Il 25 aprile non è una ricorrenza

Prendo spunto da un dibattito lanciato da Alberto Biraghi, per una proposta che spero possa aprire a sua volta una riflessione. Sono da sempre molto affezionato allo slogan «il 25 aprile, non è una ricorrenza. Ora e sempre, Resistenza». Anche alla luce di questo spirito, vivo con qualche stanchezza il corteo del 25 aprile, sempre uguale a se stesso (e sarebbe un bene) ma diversamente strumentalizzato ad ogni edizione (ed è davvero stucchevole). Parlandone con i manifestanti di ieri, mi sono chiesto se forse non è il caso di adottare una formula come quella romana del 1° maggio. 25 aprile a Milano, 1° maggio a Roma. Con l’arte e lo spettacolo e, soprattutto, la memoria, al posto di questa triste attualità da gossip provinciale. Provincialissimo.
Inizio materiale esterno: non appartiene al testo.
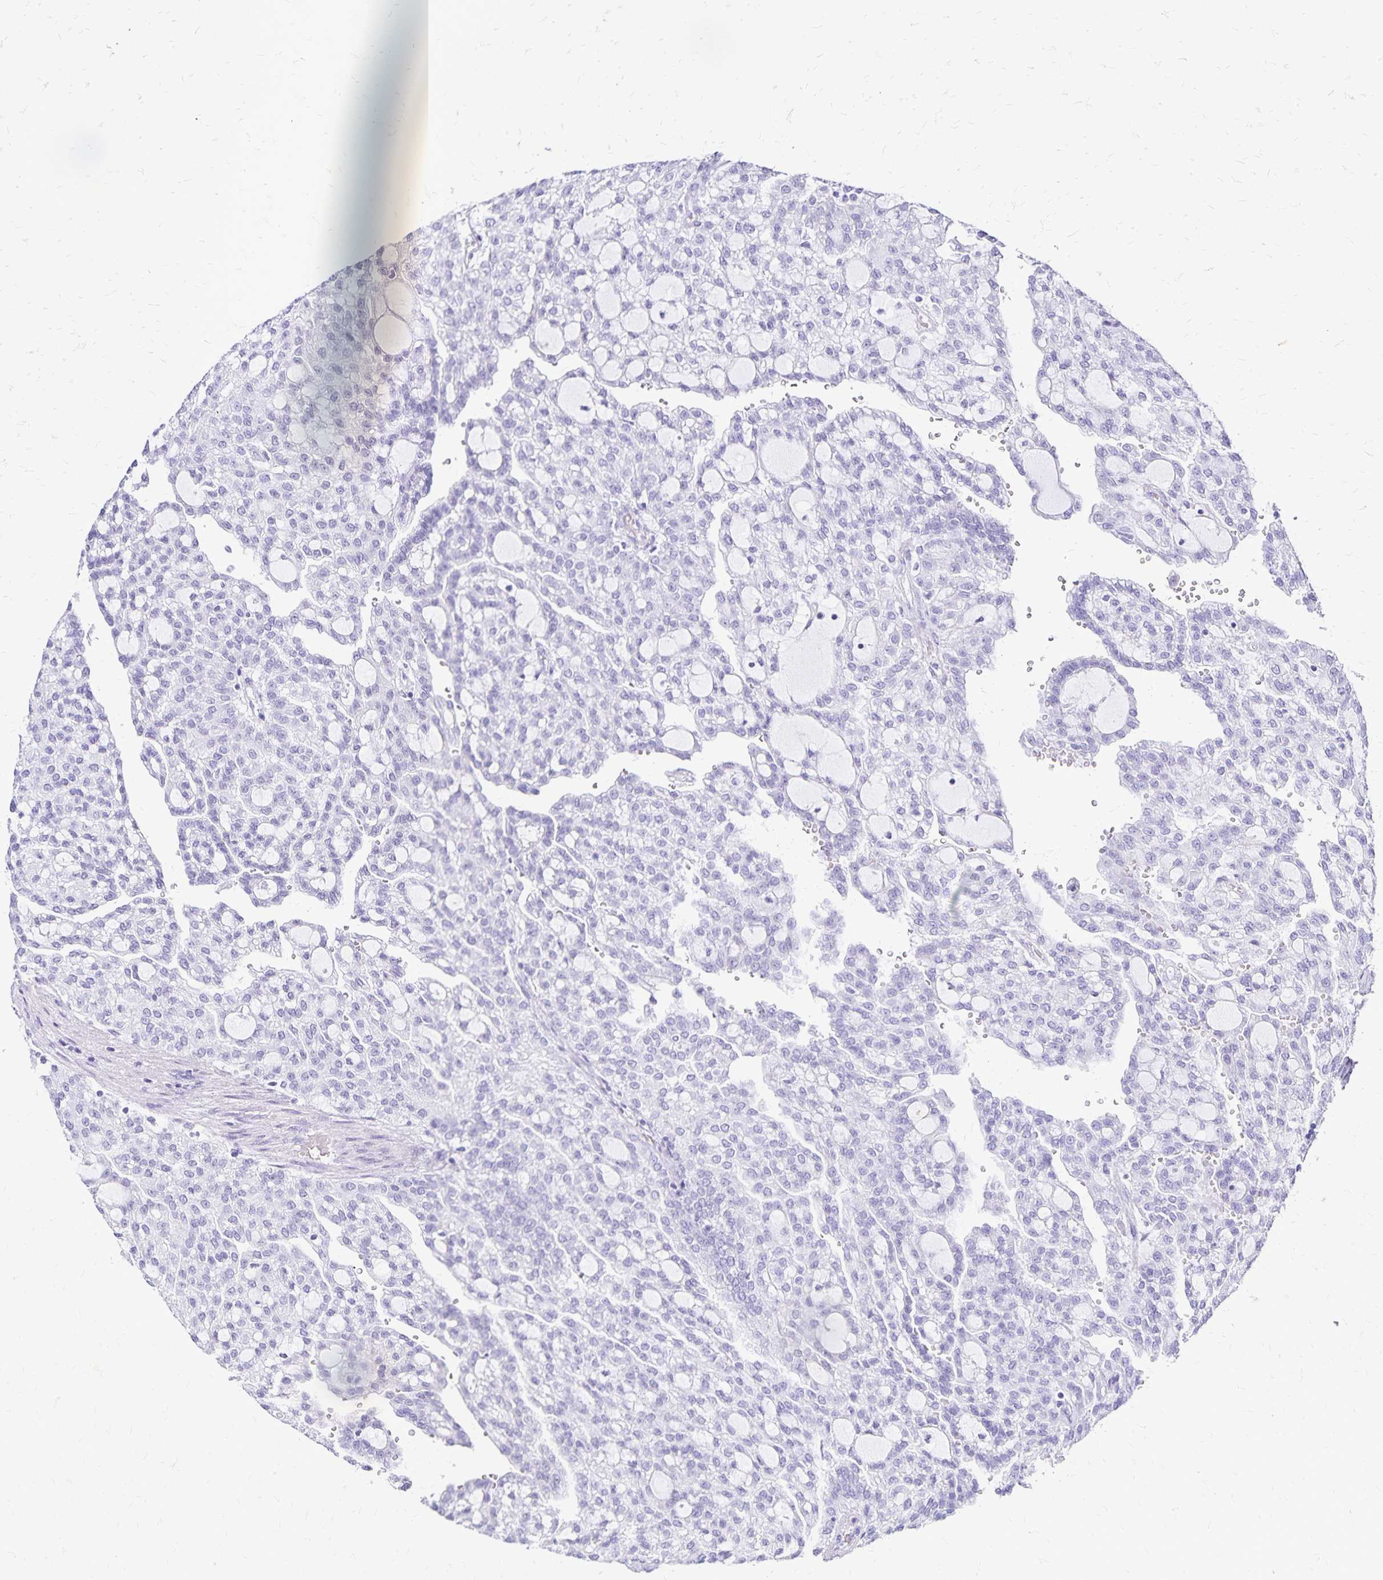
{"staining": {"intensity": "negative", "quantity": "none", "location": "none"}, "tissue": "renal cancer", "cell_type": "Tumor cells", "image_type": "cancer", "snomed": [{"axis": "morphology", "description": "Adenocarcinoma, NOS"}, {"axis": "topography", "description": "Kidney"}], "caption": "IHC photomicrograph of human renal cancer stained for a protein (brown), which displays no staining in tumor cells. (DAB (3,3'-diaminobenzidine) immunohistochemistry (IHC), high magnification).", "gene": "LIN28B", "patient": {"sex": "male", "age": 63}}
Parliamone e, se qualcuno sarà anche d’accordo, pensiamo alla possibilità che il 25 aprile milanese diventi qualcosa di ancor più importante e più bello.

…magari lo fosse…ogni hanno per me è un brivido il 25 aprile, è un insieme di ricordi e di storie raccontate dai miei nonni, anche se ora non ci sono più…ma io ogni anno sono lì, in manifestazione, anche per loro…e mi sentono, e si emozionano con me…se la festa fosse ancora più grande loro ce ne sarebbero ancora più grati…

cristina ds desio

Ottima idea, Pippo. Sarebbe bello pensare un 25 aprile davvero di festa, magari anche qui con arte, musica – un bel concertone: per questo io e i miei amici che organizzano concerti ci possiamo mettere a disposizione (parlo per loro, ma conoscendoli ci si butterebbero) – e momenti di memoria vera, non quel vuoto e triste rituale a cui si sta riducendo l’abituale corteo. Ieri ero a Milano per altro, sono passato da piazza Duomo e mi è parsa un po’ pochina la gente presente, segno che forse è davvero ora di pensare un 25 aprile diverso. Io, per conto mio, sono pronto a darmi da fare e a sostenerti in questa idea.